Politics is essential to our species, and all of the hominids; chimpanzees do it, bonobos do it, even gorillas do it. The politics of our genetic cousins is more immediate but still nuanced. Much derives from pure physical strength – our equivalent to military force – but the rest arises from social relations. In this, they, like us, use communication to best advantage.
Before the advent of telegraphy, power and communication flowed in seamless union, each reinforcing the other. The Rise of the Network has been the great Fall away from singularity. New strategies are required if any power wishes to remain coherent unto itself, but no strategy will allow power to successfully deny its connectedness.
We have no maps for these territories. They are truly terra nullius. We know power has failed – or rather, failed to adapt – and we have yet to find the light switch. The opportunity presented has produced a kind of Cambrian Explosion of different forms of power, some impossibly bizarre, others needlessly complex, a few seeming archetypal in their perfection and elegance.

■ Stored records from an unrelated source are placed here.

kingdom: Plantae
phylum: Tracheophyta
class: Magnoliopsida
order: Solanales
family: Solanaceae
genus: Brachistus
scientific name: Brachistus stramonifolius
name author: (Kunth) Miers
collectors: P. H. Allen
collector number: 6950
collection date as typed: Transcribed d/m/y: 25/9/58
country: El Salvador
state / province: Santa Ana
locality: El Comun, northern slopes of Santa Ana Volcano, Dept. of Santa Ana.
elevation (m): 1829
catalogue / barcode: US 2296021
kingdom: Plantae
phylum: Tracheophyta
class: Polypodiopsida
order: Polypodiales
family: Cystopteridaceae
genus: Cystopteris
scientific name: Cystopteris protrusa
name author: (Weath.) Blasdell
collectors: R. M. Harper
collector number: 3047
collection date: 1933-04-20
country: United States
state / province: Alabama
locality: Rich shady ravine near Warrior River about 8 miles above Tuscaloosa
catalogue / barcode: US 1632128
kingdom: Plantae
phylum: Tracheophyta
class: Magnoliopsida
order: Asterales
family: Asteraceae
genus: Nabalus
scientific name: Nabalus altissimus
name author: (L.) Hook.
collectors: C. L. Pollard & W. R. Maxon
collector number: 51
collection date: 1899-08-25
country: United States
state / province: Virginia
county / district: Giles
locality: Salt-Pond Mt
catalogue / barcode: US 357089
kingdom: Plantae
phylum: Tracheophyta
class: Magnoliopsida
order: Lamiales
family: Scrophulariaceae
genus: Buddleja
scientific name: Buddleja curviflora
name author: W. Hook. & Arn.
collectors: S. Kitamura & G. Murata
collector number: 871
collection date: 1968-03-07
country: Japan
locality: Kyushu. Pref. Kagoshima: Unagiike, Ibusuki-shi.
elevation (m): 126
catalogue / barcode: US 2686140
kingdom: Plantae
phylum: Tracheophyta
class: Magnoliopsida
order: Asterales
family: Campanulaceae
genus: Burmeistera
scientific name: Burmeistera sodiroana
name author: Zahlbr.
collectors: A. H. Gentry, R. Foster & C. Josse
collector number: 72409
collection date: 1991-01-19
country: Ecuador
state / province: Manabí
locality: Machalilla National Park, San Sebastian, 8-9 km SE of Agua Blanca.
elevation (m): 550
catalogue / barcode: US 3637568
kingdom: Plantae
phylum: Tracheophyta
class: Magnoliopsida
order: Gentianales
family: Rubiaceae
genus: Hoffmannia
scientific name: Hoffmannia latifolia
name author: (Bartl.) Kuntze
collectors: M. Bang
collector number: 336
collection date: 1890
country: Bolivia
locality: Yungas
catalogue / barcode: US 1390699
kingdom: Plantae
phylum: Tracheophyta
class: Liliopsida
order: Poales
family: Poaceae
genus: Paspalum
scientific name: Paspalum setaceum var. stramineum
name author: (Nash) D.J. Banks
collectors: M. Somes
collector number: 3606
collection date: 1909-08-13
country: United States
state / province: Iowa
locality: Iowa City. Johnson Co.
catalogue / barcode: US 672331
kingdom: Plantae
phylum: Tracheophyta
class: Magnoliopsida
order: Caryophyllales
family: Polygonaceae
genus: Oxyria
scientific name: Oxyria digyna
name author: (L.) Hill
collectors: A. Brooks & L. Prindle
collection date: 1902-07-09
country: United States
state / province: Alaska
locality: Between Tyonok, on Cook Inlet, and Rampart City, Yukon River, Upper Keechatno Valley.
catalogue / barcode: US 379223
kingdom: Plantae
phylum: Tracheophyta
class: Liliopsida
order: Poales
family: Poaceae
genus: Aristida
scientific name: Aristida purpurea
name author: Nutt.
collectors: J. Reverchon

The essays collected in this volume represent an attempt to apprehend and articulate the forms of power within the connected era. I came to this research from earlier work in the studies of communities and the sharing of media; by the middle 2000s it had become clear that not just the distribution of media but the distribution of power itself had begun to decisively shift. As I looked deeper, I began to understand that ‘hyperconnectivity’ created a platform for the vast transformations in culture appearing with both greater frequency and piquancy.